◆ Problem requirements: In the entries below, find each line with the word "Cash" and pull it out.

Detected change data
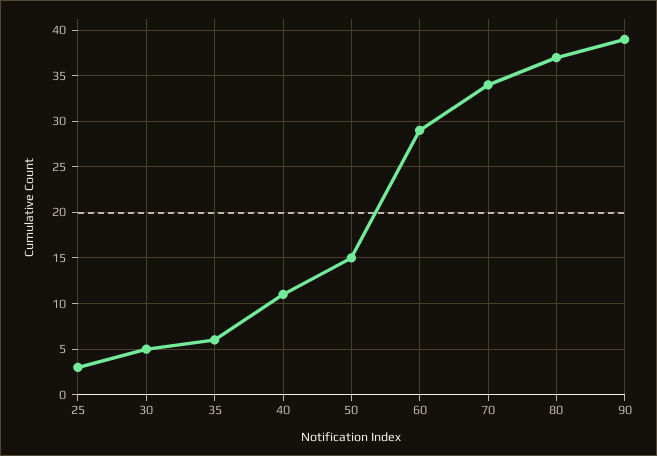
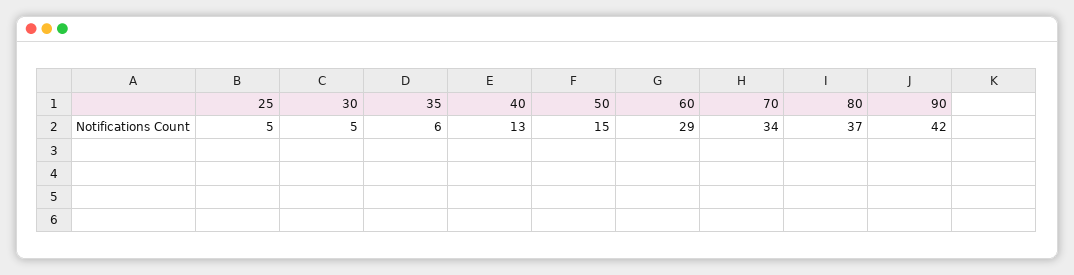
25: 3 -> 5
40: 11 -> 13
90: 39 -> 42

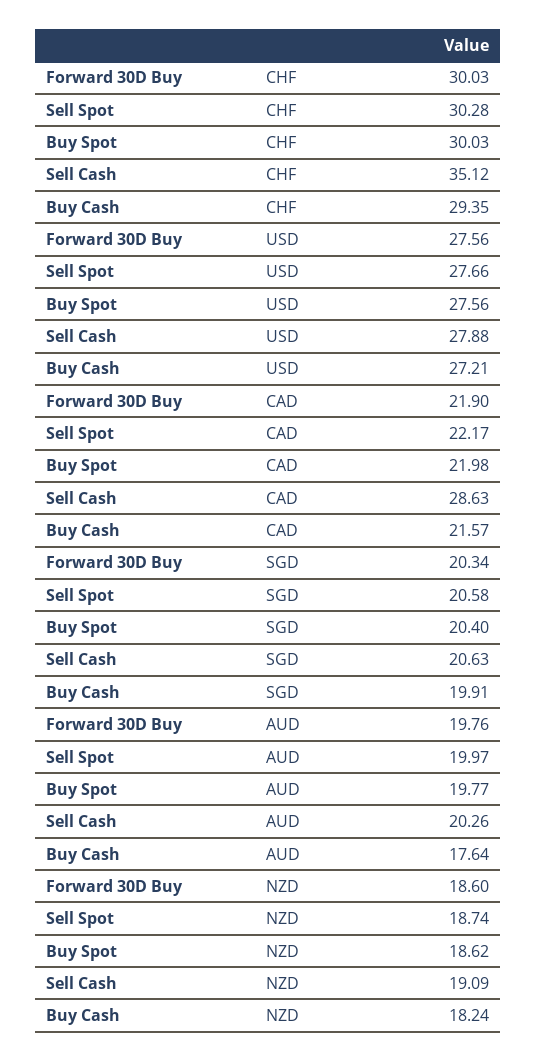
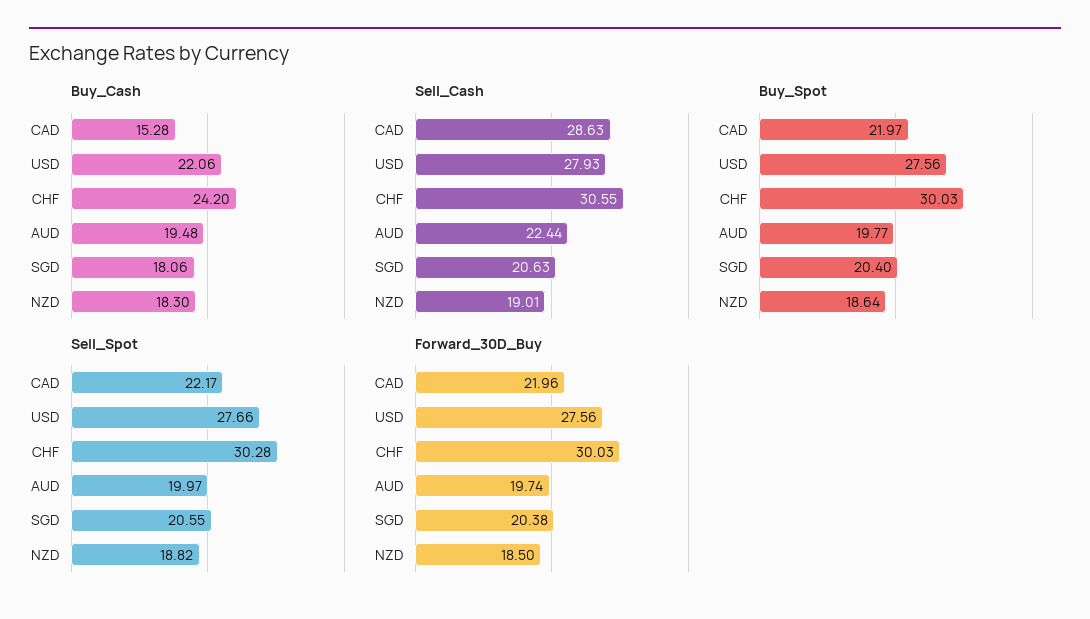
Sell Cash, CHF: 35.12 -> 30.55
Buy Cash, CHF: 29.35 -> 24.2
Sell Cash, USD: 27.88 -> 27.93
Buy Cash, USD: 27.21 -> 22.06
Forward 30D Buy, CAD: 21.9 -> 21.96
Buy Spot, CAD: 21.98 -> 21.97
Buy Cash, CAD: 21.57 -> 15.28
Forward 30D Buy, SGD: 20.34 -> 20.38
Sell Spot, SGD: 20.58 -> 20.55
Buy Cash, SGD: 19.91 -> 18.06
Forward 30D Buy, AUD: 19.76 -> 19.74
Sell Cash, AUD: 20.26 -> 22.44
Buy Cash, AUD: 17.64 -> 19.48
Forward 30D Buy, NZD: 18.6 -> 18.5
Sell Spot, NZD: 18.74 -> 18.82
Buy Spot, NZD: 18.62 -> 18.64
Sell Cash, NZD: 19.09 -> 19.01
Buy Cash, NZD: 18.24 -> 18.3

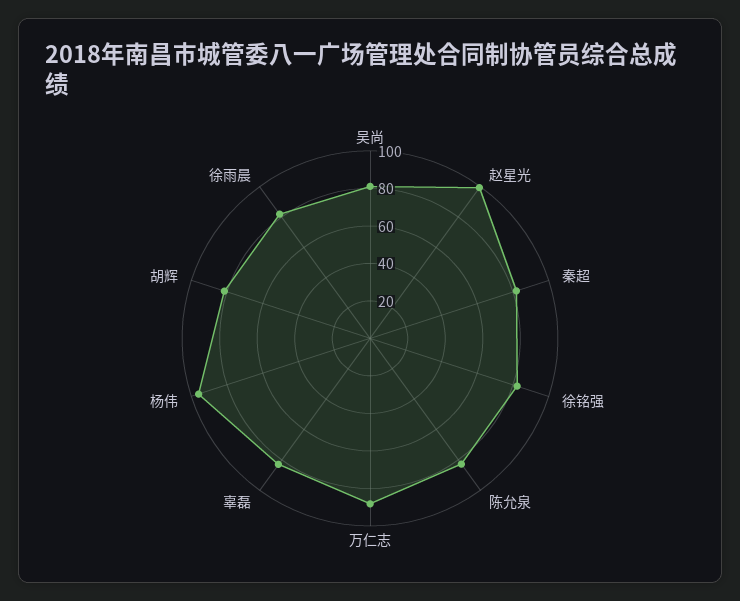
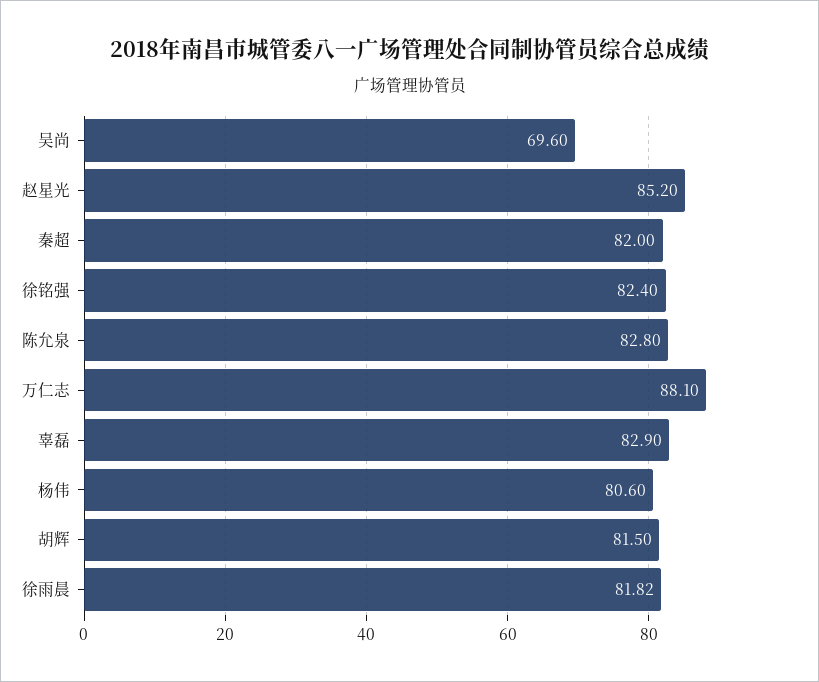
吴尚: 80 -> 69.6
赵星光: 100 -> 85.2
杨伟: 95 -> 80.6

◆ Output for this task:
Sell Cash, CHF: 35.12 -> 30.55
Buy Cash, CHF: 29.35 -> 24.2
Sell Cash, USD: 27.88 -> 27.93
Buy Cash, USD: 27.21 -> 22.06
Buy Cash, CAD: 21.57 -> 15.28
Buy Cash, SGD: 19.91 -> 18.06
Sell Cash, AUD: 20.26 -> 22.44
Buy Cash, AUD: 17.64 -> 19.48
Sell Cash, NZD: 19.09 -> 19.01
Buy Cash, NZD: 18.24 -> 18.3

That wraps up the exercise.